Some 100,000 inhabitants of the Sierra de los Tuxtlas region on the Gulf Coast were evacuated from their homes, and incidents of mild flooding as well as wind damage (such as uprooted trees and roofs ripped off houses) were reported from coastal areas of Veracruz, including the port of Veracruz, Boca del Río, San Andrés Tuxtla, Santiago Tuxtla, Minatitlán and Coatzacoalcos, as well as state capital Xalapa further inland. The armed forces evacuated the inhabitants of a dozen or so towns on the coastal plain, between World Heritage Site Tlacotalpan in the west and the lakeside resort of Catemaco in the east.

Stan before making landfall in Mexico

As the system progressed inland towards the Sierra Madre del Sur to the west of the Isthmus of Tehuantepec, the states of Oaxaca and Chiapas were affected with torrential rains. Areas of Chiapas near the Guatemalan border were hit hard, particularly the coastal border town of Tapachula. In Tapachula the river overflowed its banks and caused tremendous damage (including the destruction of all the bridges leading in and out of the town), meaning that it was only accessible through the air. The state government reports that 33 rivers have broken their banks and that an indeterminate number of homes, upwards of 20 bridges, and other infrastructure have been smashed in the storm's wake.

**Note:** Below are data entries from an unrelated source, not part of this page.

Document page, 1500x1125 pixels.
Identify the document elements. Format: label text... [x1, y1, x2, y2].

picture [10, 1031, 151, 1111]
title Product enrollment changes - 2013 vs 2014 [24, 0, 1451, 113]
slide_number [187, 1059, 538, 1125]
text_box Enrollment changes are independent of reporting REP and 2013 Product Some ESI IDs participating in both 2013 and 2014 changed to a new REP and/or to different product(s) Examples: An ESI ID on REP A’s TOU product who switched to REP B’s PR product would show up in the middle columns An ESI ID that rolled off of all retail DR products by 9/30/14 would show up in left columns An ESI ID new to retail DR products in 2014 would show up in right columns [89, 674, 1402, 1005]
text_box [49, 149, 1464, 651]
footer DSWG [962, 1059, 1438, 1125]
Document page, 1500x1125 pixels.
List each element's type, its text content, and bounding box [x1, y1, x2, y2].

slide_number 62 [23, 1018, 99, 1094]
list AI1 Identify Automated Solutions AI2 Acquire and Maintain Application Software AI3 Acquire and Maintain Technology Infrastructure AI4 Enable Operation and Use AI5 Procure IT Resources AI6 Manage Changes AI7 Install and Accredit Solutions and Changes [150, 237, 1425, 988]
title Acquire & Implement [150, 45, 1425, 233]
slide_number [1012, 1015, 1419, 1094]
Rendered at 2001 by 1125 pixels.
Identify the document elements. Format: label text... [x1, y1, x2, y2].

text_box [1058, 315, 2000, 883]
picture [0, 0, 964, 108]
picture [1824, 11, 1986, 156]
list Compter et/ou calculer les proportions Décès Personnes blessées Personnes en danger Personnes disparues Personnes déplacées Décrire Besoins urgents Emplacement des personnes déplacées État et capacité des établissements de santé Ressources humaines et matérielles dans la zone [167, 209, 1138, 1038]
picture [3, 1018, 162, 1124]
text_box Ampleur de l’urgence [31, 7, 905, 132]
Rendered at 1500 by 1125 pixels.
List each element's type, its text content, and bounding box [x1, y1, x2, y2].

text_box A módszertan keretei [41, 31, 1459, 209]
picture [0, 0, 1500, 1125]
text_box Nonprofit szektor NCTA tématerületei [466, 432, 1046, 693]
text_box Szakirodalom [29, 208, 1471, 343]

Some areas in the Sierra Norte, in the central state of Puebla, are also flooded. Three people died in a mudslide at Xochiapulco Hill.

In addition, Pemex had evacuated 270 employees from its oil platforms in the Gulf of Mexico, although no damage has been reported and the plants have been restarted.

The Ministry of the Interior has declared states of emergency in the worst hit municipalities of five states: Chiapas, Hidalgo, Oaxaca, Puebla, and Veracruz.

There have been 7 deaths in Honduras: 3 in Lempira department, 2 in Francisco Morazán department, 1 in Santa Bárbara department, and 1 in Comayagua department. 7042 people have had to be evacuated and 2475 homes have been destroyed, with the town of Nacaome being particularly affected because the Nacaome River broke its banks.


See also: List of retired Atlantic hurricane names

The name Stan was retired in the spring of 2006 and will never be used again for an Atlantic hurricane. It was replaced with Sean for the 2011 season.[4] Stan was the 1st retired S name since the World Meteorological Organization started retiring names in 1954. It was only the fourth of five Category 1 hurricanes to be retired since 1954, and the first since Hurricane Cesar in 1996. It was the weakest Atlantic storm to be retired for the 2005 season.

Although the exact number is unknown, fatalities are estimated at 1,620 deaths, possibly more. this makes Stan the 29th deadliest Atlantic hurricane ever recorded.